Directions are serialized as .pt files using torch.save with the following structure:
{
"directions": {layer_idx: np.ndarray(shape=(hidden_dim,), dtype=float32), ...},
"metadata": {
"source_model": "Qwen/Qwen1.5-1.8B-Chat",
"base_model": "Qwen/Qwen1.5-1.8B",
"target_model": "Qwen/Qwen1.5-1.8B", # present after `transfer`
"capability": "cot",
"hidden_dim": 2048,
"layers": [16, 20, 24],
"num_prompts": 512,
"timestamp": "2026-04-12T14:02:11+00:00",
},
}A direction file for a 1.8B transfer across 3 layers is ~25 KB. They're small, composable, and safe to share — they contain no training data and cannot reconstruct the source model.
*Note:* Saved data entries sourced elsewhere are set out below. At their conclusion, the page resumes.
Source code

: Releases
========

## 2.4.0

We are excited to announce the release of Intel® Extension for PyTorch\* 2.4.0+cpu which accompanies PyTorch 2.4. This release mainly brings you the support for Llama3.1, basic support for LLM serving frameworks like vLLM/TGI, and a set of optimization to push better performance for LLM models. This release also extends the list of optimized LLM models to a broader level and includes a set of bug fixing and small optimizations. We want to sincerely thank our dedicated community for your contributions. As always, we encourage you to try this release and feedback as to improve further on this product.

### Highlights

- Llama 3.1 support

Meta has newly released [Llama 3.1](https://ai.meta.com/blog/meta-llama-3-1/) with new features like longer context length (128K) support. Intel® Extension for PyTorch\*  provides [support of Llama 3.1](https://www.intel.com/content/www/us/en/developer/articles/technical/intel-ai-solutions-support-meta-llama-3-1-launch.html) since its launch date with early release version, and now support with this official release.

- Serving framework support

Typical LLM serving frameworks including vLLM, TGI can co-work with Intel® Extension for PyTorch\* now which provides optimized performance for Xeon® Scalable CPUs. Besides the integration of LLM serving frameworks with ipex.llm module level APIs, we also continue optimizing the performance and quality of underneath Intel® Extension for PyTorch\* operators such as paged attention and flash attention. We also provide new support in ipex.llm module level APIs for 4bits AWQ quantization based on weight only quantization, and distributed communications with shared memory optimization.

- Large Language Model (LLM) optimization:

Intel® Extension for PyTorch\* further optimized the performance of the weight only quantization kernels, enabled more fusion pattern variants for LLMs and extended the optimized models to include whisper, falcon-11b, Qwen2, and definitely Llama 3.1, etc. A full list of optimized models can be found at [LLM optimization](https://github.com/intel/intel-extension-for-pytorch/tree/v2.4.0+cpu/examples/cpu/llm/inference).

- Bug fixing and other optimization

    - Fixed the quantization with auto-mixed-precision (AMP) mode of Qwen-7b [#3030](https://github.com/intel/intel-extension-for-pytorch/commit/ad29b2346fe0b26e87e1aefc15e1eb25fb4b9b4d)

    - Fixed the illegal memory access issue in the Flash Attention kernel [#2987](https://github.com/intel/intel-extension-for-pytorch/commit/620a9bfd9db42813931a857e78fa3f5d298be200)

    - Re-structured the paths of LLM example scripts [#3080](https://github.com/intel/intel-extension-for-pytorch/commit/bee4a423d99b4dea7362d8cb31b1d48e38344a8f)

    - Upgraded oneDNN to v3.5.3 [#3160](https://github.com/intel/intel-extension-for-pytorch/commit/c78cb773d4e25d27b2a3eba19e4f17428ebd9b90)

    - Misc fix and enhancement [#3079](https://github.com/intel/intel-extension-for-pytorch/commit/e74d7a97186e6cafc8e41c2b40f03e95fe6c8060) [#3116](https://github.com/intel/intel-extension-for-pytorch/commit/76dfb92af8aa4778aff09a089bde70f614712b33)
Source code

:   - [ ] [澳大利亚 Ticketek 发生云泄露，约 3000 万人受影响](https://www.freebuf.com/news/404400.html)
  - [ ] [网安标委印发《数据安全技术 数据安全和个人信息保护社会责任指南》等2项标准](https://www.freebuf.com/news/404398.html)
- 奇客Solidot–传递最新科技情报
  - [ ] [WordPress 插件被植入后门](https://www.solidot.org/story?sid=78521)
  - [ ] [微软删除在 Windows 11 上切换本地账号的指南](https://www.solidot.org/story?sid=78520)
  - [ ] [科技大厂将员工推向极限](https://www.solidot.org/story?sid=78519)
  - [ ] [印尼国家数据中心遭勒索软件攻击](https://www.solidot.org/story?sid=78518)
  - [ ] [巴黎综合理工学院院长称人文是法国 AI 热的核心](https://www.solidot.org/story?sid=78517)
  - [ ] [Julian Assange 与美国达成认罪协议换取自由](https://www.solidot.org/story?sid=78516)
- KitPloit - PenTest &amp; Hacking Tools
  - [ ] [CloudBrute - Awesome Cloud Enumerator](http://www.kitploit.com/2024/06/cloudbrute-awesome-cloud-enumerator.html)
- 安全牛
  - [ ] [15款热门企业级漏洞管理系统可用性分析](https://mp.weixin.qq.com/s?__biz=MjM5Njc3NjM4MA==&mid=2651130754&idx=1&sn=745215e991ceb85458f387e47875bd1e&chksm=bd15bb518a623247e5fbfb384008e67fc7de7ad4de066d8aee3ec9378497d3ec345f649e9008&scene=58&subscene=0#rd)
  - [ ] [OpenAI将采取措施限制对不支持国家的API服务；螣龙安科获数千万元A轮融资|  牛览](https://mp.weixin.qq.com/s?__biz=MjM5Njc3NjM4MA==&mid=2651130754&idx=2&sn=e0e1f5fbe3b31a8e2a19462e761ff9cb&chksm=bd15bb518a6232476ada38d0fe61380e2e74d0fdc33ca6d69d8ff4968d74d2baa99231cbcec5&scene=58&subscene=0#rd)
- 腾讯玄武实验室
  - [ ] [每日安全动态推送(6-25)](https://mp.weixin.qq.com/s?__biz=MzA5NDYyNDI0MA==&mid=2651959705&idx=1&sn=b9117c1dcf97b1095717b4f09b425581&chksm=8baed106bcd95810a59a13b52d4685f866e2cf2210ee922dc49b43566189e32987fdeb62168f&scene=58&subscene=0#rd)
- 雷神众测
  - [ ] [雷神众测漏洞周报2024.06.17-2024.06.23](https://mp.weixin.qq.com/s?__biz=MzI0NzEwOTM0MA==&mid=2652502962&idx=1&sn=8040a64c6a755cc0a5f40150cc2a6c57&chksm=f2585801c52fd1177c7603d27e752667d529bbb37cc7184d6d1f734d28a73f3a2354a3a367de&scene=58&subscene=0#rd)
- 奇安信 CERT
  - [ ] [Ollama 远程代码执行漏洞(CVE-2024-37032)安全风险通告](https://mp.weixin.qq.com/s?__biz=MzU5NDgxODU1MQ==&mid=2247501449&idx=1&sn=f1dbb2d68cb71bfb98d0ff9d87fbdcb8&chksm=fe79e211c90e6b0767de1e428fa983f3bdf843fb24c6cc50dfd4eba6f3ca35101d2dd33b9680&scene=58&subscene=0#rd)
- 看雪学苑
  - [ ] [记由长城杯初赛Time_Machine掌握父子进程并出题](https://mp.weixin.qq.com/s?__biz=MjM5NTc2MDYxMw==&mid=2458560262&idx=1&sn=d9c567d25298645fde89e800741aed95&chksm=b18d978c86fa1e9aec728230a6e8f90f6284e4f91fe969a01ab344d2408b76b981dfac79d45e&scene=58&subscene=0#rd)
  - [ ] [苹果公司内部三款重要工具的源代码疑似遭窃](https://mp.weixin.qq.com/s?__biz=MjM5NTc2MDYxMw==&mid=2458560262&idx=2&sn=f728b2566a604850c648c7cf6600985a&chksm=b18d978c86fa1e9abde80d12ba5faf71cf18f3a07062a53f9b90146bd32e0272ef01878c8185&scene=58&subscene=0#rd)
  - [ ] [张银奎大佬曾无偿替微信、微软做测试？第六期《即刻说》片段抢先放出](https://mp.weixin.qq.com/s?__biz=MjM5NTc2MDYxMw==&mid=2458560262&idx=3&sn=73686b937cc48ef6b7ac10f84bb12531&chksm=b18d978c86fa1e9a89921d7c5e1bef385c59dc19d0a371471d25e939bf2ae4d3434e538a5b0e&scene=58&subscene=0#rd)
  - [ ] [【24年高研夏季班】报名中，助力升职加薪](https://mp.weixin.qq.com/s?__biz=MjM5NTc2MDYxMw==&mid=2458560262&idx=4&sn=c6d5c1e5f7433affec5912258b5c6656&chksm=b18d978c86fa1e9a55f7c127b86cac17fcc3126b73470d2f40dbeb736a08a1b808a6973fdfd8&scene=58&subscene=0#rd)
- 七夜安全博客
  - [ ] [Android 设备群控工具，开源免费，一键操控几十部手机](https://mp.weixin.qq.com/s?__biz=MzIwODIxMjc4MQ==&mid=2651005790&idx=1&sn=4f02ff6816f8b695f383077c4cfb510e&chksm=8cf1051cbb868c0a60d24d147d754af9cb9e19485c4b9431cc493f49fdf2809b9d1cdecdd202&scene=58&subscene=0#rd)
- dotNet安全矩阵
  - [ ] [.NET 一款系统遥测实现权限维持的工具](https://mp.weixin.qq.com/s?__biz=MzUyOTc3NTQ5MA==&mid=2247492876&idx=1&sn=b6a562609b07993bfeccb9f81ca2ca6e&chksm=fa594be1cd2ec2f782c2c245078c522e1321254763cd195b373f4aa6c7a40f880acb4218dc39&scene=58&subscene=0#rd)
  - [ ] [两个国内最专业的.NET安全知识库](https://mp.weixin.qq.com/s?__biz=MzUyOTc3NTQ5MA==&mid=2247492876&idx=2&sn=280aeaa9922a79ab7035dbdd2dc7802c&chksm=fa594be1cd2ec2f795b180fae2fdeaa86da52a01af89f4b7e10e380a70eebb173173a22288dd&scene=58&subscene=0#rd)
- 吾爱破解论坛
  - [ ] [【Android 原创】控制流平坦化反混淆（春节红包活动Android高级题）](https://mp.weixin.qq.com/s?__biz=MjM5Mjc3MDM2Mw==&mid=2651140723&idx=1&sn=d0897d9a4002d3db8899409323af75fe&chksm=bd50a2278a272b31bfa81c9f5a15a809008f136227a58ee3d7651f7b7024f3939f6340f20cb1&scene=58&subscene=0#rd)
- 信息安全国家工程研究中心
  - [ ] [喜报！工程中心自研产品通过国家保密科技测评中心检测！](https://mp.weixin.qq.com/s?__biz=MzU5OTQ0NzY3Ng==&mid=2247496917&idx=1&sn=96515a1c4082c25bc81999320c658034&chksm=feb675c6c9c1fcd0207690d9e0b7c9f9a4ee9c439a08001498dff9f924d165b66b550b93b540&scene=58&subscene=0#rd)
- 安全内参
unlock push creates a public repo with the .pt artifact plus an auto-generated model card that records the source model, capability tag, and measured accuracy delta. Pull it back on any machine:
unlock pull --repo-id your-username/unlock-cot-qwen1.5-1.8b --out directions/cot.pt@article{unlock2026,
title = {Unlock: Cross-Model Transfer of Capability Directions via Linear Alignment of Residual Streams},
author = {Markopoulos, Theo},
journal = {arXiv preprint arXiv:2604.06377},
year = {2026},
}Issues and pull requests are welcome. Before opening a PR:
pip install -e ".[dev]"
pytest
ruff check src testsKeep new modules typed, under 500 lines, and accompanied by tests. For non-trivial changes, open an issue first to discuss the approach.
MIT — see LICENSE. Capability vectors published under this project inherit the license terms of their respective source models; check each source model's card before redistributing derived directions.